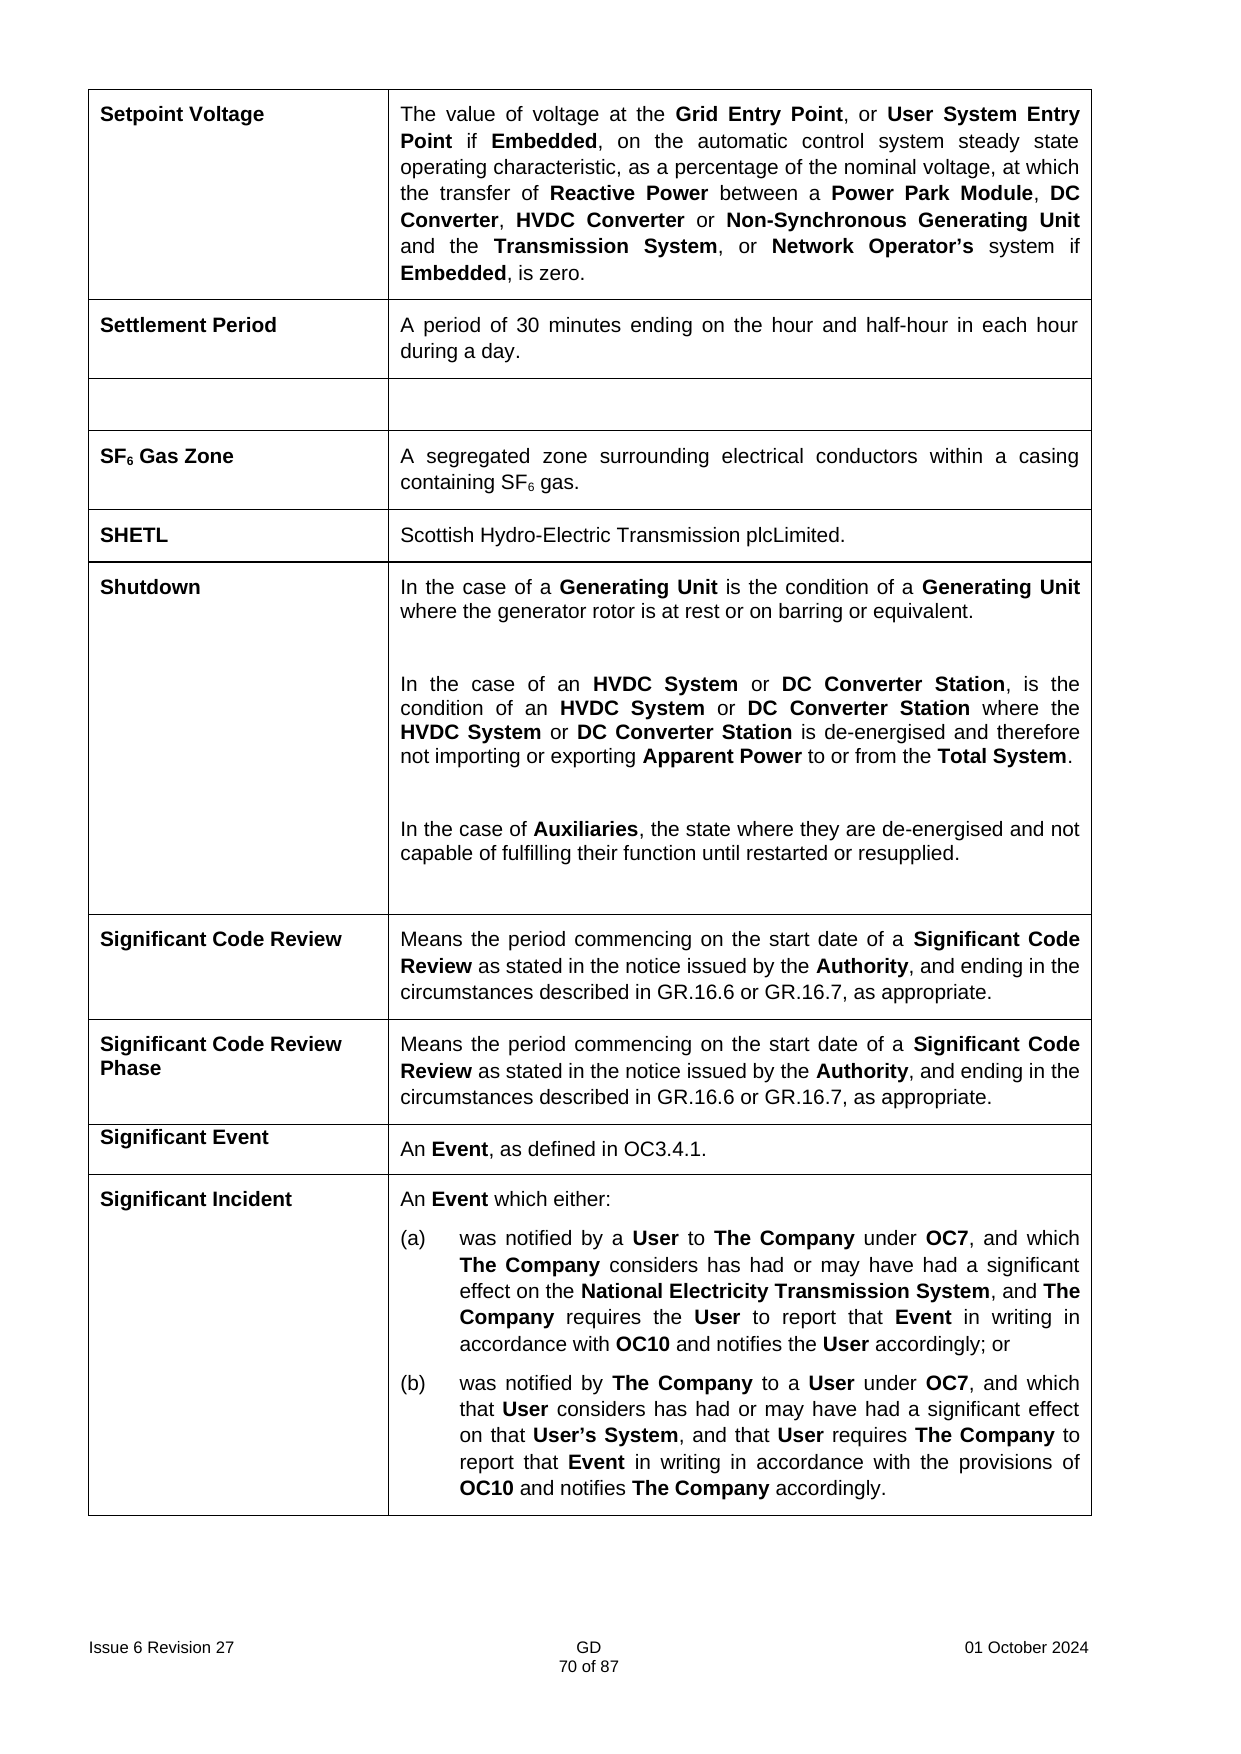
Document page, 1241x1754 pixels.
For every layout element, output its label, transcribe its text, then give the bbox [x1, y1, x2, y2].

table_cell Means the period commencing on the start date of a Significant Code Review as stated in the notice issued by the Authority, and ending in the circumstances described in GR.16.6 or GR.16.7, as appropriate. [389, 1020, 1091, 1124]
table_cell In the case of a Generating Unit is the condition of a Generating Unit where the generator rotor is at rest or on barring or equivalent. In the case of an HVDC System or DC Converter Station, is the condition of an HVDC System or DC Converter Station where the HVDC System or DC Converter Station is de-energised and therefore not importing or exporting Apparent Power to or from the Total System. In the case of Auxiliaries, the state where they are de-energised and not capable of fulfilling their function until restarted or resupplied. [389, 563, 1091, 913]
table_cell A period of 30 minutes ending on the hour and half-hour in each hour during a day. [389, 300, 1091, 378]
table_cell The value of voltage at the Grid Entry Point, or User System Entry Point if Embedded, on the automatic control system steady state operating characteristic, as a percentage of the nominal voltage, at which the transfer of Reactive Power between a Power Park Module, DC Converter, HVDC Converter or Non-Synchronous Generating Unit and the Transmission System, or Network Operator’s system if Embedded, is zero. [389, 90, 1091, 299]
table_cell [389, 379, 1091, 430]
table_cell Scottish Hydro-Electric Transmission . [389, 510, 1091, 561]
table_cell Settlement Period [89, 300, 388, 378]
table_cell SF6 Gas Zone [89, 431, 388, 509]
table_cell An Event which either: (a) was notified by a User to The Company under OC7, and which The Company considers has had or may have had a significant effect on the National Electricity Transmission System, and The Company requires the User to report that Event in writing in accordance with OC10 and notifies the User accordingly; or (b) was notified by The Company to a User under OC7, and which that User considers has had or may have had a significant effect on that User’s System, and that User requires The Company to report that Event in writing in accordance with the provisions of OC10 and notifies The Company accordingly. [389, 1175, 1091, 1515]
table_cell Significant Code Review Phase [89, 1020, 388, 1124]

| Assignment |
Here the records must be restated exactly, minus any images.

| Task answer |
Document page, 1241x1754 pixels.
For every layout element, output its label, transcribe its text, then give the bbox [x1, y1, x2, y2].

table_cell Means the period commencing on the start date of a Significant Code Review as stated in the notice issued by the Authority, and ending in the circumstances described in GR.16.6 or GR.16.7, as appropriate. [389, 1020, 1091, 1124]
table_cell In the case of a Generating Unit is the condition of a Generating Unit where the generator rotor is at rest or on barring or equivalent. In the case of an HVDC System or DC Converter Station, is the condition of an HVDC System or DC Converter Station where the HVDC System or DC Converter Station is de-energised and therefore not importing or exporting Apparent Power to or from the Total System. In the case of Auxiliaries, the state where they are de-energised and not capable of fulfilling their function until restarted or resupplied. [389, 563, 1091, 913]
table_cell A period of 30 minutes ending on the hour and half-hour in each hour during a day. [389, 300, 1091, 378]
table_cell The value of voltage at the Grid Entry Point, or User System Entry Point if Embedded, on the automatic control system steady state operating characteristic, as a percentage of the nominal voltage, at which the transfer of Reactive Power between a Power Park Module, DC Converter, HVDC Converter or Non-Synchronous Generating Unit and the Transmission System, or Network Operator’s system if Embedded, is zero. [389, 90, 1091, 299]
table_cell [389, 379, 1091, 430]
table_cell Scottish Hydro-Electric Transmission . [389, 510, 1091, 561]
table_cell Settlement Period [89, 300, 388, 378]
table_cell SF6 Gas Zone [89, 431, 388, 509]
table_cell An Event which either: (a) was notified by a User to The Company under OC7, and which The Company considers has had or may have had a significant effect on the National Electricity Transmission System, and The Company requires the User to report that Event in writing in accordance with OC10 and notifies the User accordingly; or (b) was notified by The Company to a User under OC7, and which that User considers has had or may have had a significant effect on that User’s System, and that User requires The Company to report that Event in writing in accordance with the provisions of OC10 and notifies The Company accordingly. [389, 1175, 1091, 1515]
table_cell Significant Code Review Phase [89, 1020, 388, 1124]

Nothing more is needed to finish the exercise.